== EXERCISE AIM ==
In the material below, repeat every line from the one containing "Le Monde de Beethoven" through the one containing "hier</a> Fanmail opsturen? Straat: Pl", both included, and leave out the pictures.

== RECORDS TO USE ==
::::::::::
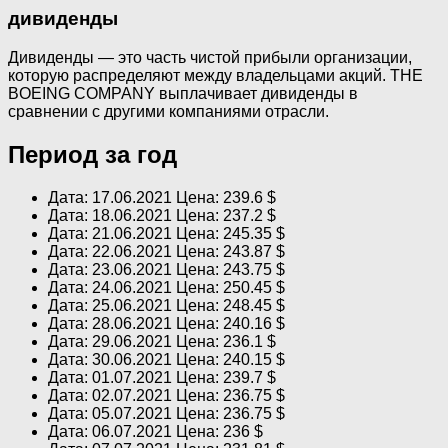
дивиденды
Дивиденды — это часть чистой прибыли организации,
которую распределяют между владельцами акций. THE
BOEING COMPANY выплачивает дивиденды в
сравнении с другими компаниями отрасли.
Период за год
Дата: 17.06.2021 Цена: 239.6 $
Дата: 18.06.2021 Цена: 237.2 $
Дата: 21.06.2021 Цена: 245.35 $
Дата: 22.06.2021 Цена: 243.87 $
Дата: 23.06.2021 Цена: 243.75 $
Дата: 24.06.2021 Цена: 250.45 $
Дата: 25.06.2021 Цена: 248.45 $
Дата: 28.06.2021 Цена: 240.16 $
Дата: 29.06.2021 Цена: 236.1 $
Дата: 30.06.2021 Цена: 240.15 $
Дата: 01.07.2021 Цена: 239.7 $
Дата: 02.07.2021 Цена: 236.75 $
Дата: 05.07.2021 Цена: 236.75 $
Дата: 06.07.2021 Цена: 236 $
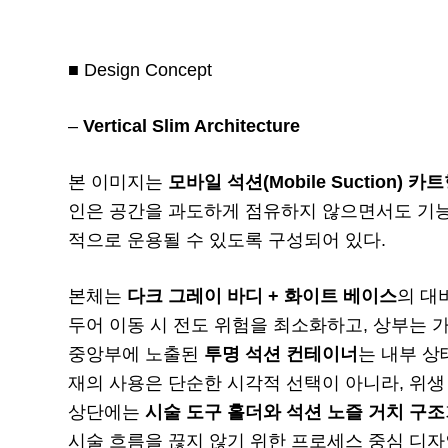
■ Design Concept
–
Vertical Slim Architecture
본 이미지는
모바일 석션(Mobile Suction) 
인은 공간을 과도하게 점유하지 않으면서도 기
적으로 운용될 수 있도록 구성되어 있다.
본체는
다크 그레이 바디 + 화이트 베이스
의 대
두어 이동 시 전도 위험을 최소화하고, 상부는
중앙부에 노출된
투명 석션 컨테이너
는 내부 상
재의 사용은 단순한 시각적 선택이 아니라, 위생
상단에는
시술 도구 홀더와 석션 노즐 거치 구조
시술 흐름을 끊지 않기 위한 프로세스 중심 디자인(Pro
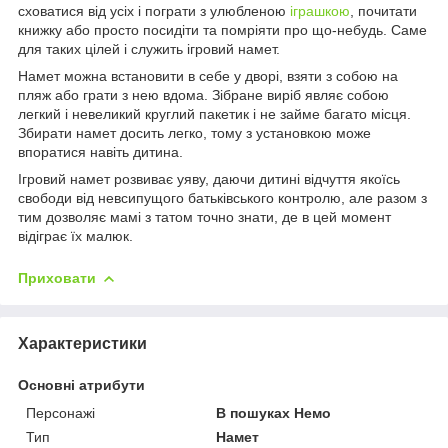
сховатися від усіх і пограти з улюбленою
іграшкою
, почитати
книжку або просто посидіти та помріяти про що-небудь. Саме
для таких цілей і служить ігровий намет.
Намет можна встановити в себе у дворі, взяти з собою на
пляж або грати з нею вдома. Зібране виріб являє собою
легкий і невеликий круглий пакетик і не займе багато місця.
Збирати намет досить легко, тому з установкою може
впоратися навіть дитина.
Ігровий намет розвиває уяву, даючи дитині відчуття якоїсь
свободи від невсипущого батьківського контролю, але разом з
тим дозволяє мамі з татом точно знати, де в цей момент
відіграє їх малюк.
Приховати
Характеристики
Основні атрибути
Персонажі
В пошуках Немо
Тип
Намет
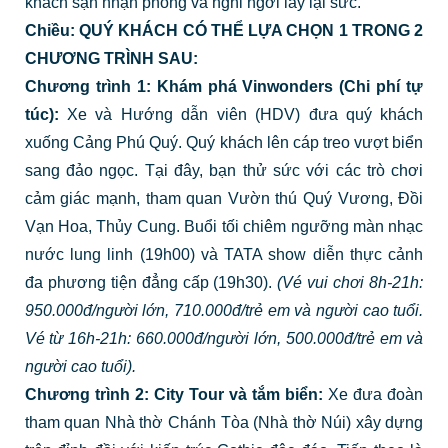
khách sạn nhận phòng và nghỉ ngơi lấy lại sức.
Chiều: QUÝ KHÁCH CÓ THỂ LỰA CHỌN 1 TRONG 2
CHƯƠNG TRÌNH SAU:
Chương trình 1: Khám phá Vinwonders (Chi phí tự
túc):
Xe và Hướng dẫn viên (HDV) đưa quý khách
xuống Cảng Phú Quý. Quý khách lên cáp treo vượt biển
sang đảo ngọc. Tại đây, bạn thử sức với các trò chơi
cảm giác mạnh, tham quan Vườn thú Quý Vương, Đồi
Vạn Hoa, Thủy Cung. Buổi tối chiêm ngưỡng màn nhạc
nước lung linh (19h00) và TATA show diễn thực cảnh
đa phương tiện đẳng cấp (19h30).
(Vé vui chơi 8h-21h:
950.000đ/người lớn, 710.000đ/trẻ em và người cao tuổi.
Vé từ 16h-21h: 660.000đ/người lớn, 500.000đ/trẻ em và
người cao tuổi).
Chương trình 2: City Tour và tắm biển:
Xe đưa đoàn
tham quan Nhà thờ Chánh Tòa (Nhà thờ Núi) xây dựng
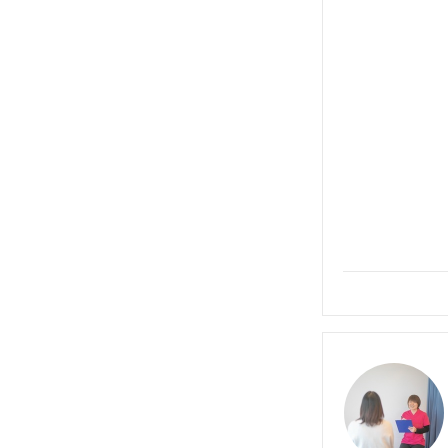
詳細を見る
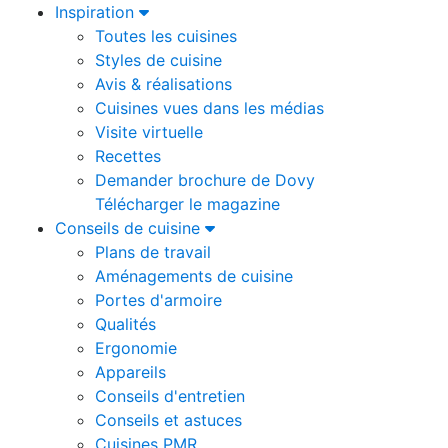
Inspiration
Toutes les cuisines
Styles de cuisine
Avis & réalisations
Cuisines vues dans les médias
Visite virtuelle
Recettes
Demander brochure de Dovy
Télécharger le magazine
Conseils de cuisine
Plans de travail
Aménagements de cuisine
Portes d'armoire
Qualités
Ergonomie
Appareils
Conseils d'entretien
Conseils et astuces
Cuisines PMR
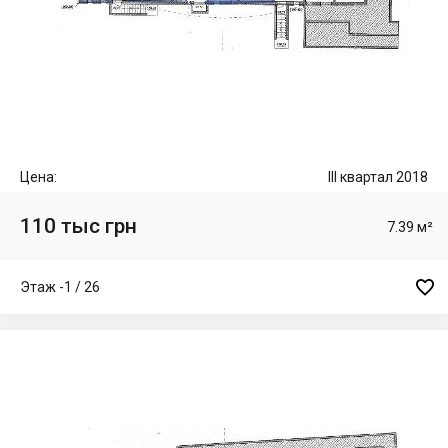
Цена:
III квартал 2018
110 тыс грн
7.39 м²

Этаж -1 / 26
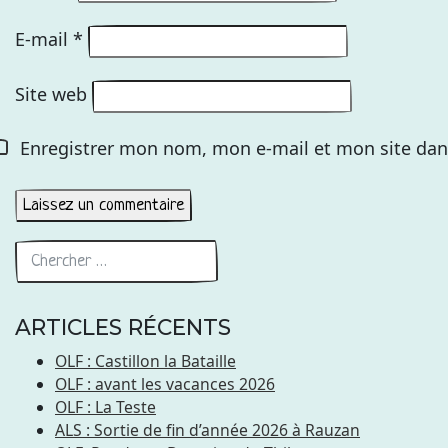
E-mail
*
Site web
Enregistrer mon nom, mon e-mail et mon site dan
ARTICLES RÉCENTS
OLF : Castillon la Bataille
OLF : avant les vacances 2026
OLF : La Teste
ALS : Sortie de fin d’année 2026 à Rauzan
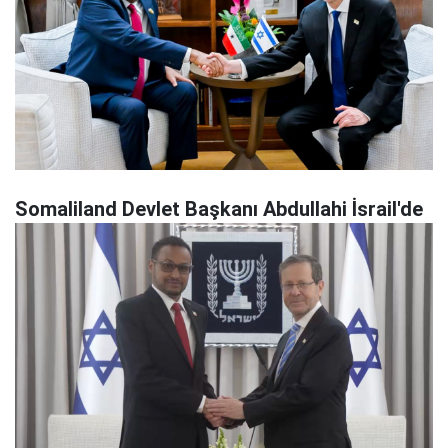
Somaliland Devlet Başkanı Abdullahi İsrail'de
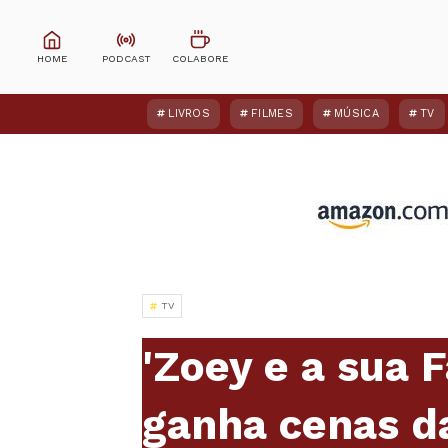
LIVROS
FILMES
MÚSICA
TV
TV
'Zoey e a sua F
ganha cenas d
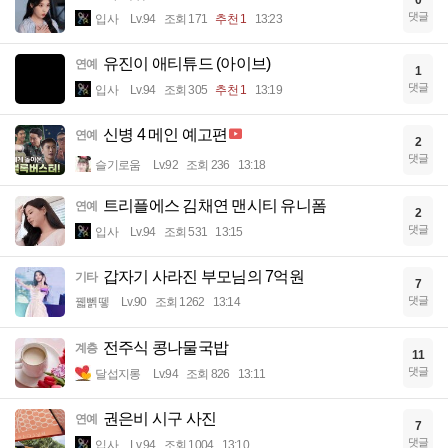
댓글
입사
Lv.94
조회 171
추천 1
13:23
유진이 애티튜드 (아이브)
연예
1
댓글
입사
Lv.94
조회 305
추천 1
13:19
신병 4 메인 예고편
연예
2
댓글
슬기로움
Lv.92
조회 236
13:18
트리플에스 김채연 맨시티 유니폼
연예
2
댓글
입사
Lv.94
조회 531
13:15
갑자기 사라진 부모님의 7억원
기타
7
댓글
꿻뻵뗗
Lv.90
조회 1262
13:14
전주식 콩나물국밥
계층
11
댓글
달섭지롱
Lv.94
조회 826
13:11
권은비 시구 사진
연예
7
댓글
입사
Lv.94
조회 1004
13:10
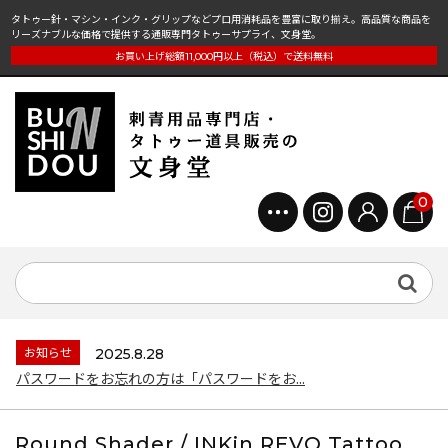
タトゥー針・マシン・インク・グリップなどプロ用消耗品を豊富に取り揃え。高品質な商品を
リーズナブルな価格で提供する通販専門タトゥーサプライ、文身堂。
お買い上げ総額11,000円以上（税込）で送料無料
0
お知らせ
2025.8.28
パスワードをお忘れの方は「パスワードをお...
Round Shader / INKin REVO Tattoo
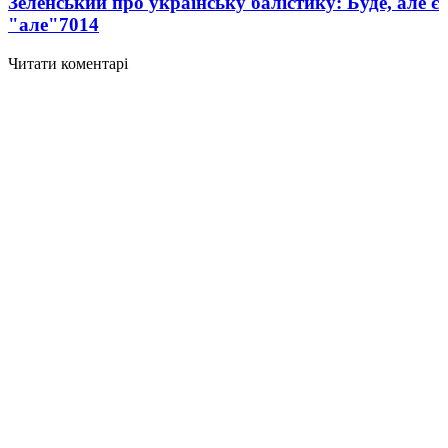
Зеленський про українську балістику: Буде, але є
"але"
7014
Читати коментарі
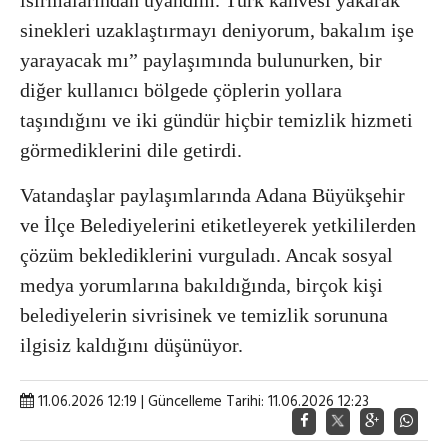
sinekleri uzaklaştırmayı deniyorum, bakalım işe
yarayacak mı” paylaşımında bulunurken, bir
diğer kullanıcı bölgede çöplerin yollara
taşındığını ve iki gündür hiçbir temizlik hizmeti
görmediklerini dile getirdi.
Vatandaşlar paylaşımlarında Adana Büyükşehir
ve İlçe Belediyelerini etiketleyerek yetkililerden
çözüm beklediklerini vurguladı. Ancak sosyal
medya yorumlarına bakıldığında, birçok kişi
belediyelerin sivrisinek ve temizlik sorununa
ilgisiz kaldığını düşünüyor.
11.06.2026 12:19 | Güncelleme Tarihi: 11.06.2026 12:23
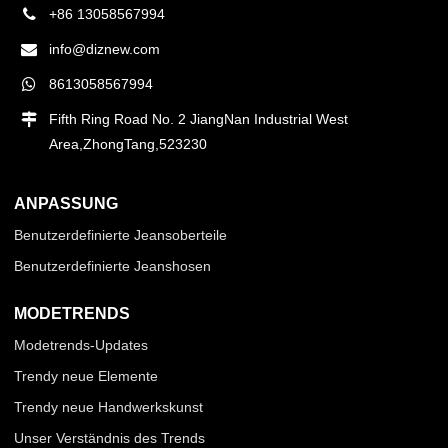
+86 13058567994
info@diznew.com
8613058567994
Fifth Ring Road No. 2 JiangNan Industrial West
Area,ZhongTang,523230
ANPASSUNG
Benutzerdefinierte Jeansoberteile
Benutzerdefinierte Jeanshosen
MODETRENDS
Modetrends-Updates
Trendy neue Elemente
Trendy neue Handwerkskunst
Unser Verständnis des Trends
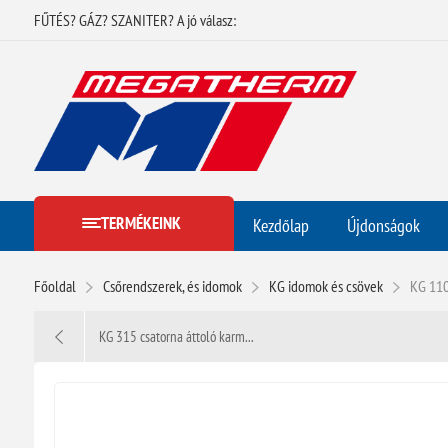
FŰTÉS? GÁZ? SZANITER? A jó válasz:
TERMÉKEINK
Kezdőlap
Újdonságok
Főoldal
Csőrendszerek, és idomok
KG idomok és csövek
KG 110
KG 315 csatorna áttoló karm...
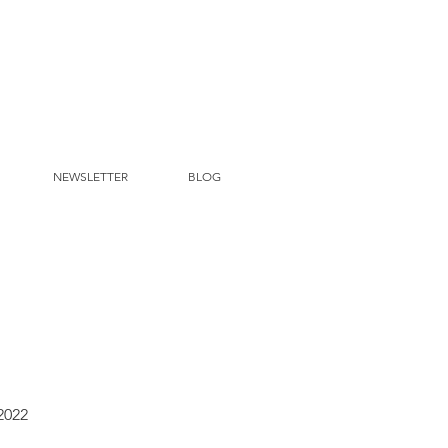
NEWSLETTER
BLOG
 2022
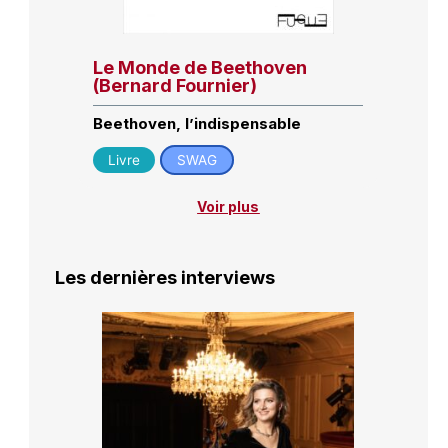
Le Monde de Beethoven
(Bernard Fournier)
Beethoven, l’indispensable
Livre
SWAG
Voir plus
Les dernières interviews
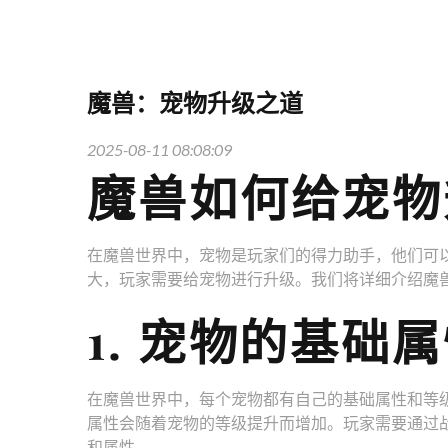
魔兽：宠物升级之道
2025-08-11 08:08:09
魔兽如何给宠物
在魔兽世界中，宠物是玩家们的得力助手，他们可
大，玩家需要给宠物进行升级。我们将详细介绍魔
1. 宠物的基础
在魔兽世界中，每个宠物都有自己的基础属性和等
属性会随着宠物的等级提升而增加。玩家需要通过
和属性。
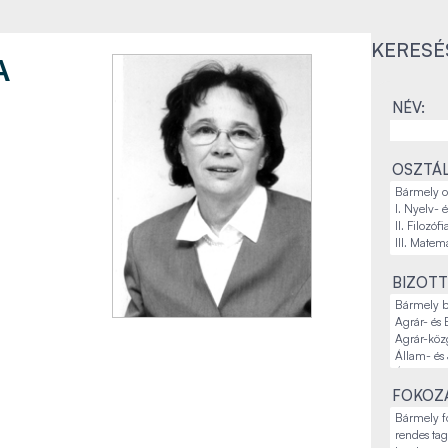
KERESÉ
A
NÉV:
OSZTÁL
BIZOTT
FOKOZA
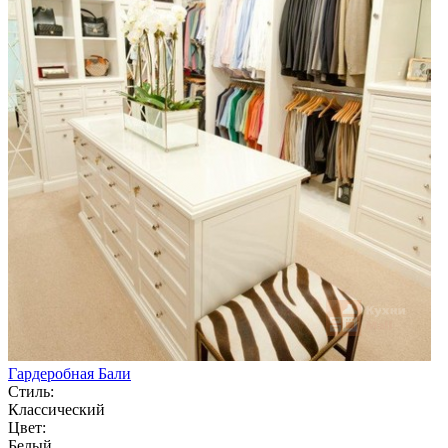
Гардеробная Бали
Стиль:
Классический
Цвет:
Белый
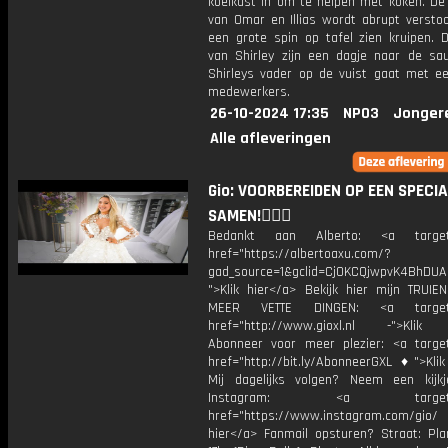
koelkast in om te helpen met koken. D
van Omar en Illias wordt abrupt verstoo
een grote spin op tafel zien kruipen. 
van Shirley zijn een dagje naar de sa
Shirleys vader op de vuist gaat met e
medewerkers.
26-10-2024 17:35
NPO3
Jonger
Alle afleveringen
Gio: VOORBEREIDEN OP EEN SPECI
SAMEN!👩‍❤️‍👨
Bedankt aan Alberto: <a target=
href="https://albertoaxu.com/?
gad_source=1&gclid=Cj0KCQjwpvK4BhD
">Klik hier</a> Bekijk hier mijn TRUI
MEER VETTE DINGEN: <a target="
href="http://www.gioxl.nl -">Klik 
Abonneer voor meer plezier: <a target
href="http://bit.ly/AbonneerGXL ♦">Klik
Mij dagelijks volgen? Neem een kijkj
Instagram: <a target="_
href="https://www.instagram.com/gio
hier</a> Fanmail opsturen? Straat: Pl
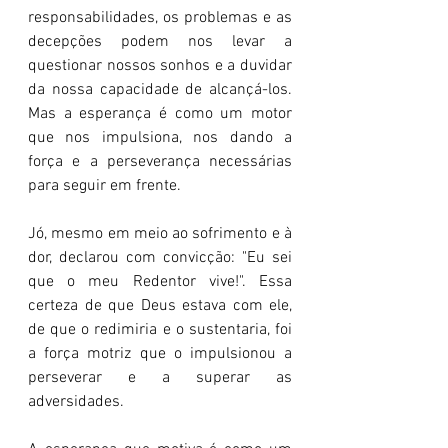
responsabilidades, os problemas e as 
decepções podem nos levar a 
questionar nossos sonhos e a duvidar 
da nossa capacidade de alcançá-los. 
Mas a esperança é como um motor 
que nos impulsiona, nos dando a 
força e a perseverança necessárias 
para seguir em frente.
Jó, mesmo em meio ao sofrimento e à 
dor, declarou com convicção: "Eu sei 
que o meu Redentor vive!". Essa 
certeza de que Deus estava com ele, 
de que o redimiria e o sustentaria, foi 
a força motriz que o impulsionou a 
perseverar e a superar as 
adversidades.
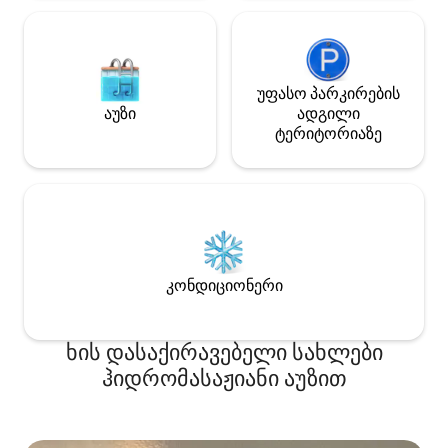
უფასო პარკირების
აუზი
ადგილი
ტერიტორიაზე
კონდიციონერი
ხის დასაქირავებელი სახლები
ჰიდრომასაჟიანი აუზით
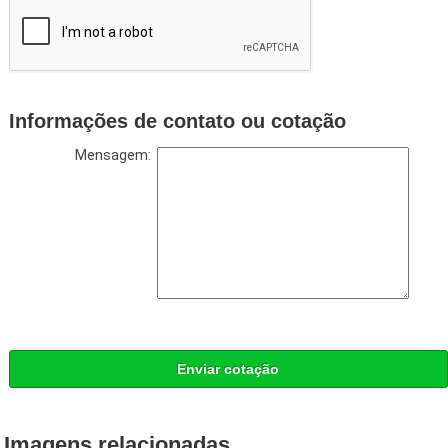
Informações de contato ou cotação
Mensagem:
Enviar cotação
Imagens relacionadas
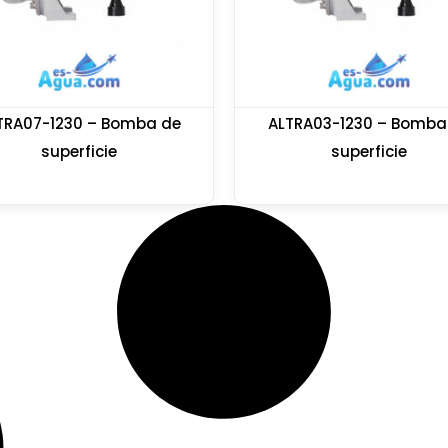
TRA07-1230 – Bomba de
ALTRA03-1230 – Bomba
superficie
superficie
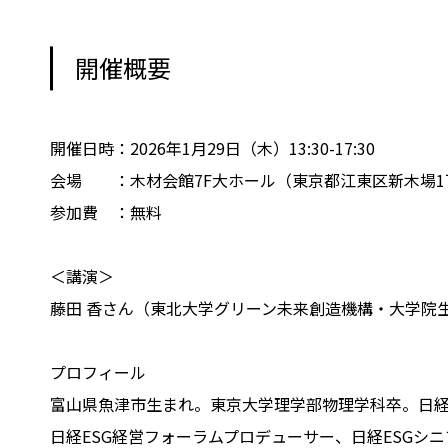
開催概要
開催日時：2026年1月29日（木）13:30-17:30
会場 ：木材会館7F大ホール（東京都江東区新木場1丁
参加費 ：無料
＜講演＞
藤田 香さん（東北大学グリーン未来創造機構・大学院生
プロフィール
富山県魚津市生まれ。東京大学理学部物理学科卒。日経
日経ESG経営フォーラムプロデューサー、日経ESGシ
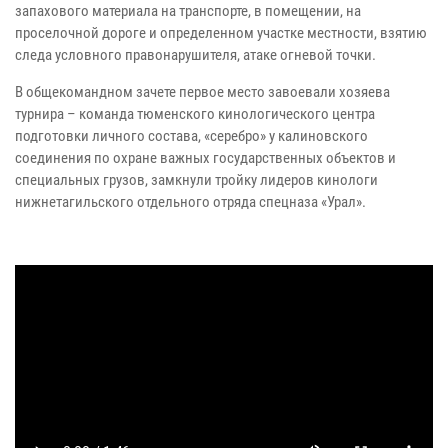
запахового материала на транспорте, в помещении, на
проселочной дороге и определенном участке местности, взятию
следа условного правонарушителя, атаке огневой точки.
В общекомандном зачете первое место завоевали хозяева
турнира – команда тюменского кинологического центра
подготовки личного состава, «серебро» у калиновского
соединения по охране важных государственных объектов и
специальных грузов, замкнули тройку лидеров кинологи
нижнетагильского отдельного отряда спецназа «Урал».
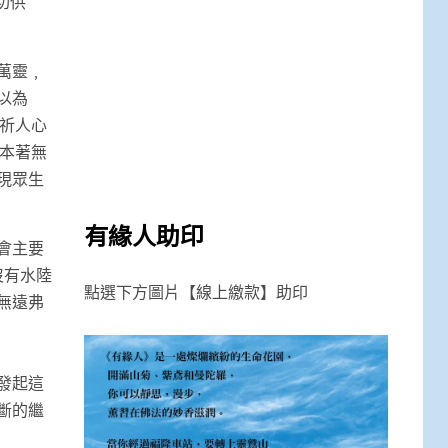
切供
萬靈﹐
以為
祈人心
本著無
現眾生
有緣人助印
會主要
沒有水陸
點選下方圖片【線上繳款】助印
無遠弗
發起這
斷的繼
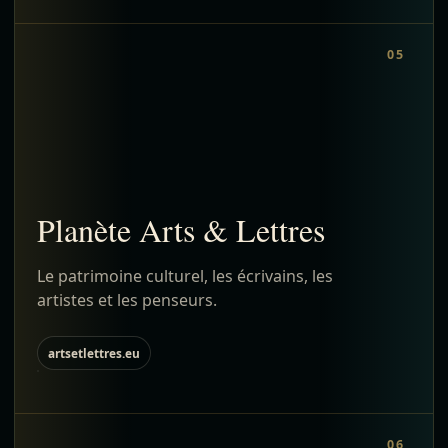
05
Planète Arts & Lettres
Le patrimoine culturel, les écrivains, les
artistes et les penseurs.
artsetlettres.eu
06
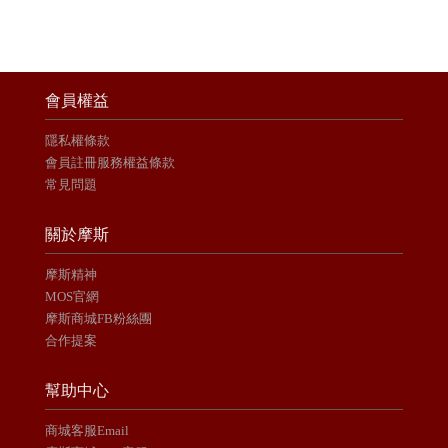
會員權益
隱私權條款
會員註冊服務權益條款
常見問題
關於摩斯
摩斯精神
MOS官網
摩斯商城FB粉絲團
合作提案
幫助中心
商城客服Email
::::::::::
== OUTPUT FOR THIS EXERCISE ==
Le Monde de Beethoven
(Bernard Fournier)
Beethoven, l’indispensable
Livre
SWAG
Voir plus
Les dernières interviews
魔兽：宠物升级之道
2025-08-11 08:08:09
魔兽如何给宠物
在魔兽世界中，宠物是玩家们的得力助手，他们可
大，玩家需要给宠物进行升级。我们将详细介绍魔
1. 宠物的基础
在魔兽世界中，每个宠物都有自己的基础属性和等
属性会随着宠物的等级提升而增加。玩家需要通过
和属性。
KERESÉ
A
NÉV:
OSZTÁL
BIZOTT
FOKOZA
Гардеробная Бали
Стиль:
Классический
Цвет:
Белый
koelkast in om te helpen met koken. D
van Omar en Illias wordt abrupt verstoo
een grote spin op tafel zien kruipen. 
van Shirley zijn een dagje naar de sa
Shirleys vader op de vuist gaat met e
medewerkers.
26-10-2024 17:35
NPO3
Jonger
Alle afleveringen
Gio: VOORBEREIDEN OP EEN SPECI
SAMEN!👩‍❤️‍👨
Bedankt aan Alberto: <a target=
href="https://albertoaxu.com/?
gad_source=1&gclid=Cj0KCQjwpvK4BhD
">Klik hier</a> Bekijk hier mijn TRUI
MEER VETTE DINGEN: <a target="
href="http://www.gioxl.nl -">Klik 
Abonneer voor meer plezier: <a target
href="http://bit.ly/AbonneerGXL ♦">Klik
Mij dagelijks volgen? Neem een kijkj
Instagram: <a target="_
href="https://www.instagram.com/gio
hier</a> Fanmail opsturen? Straat: Pl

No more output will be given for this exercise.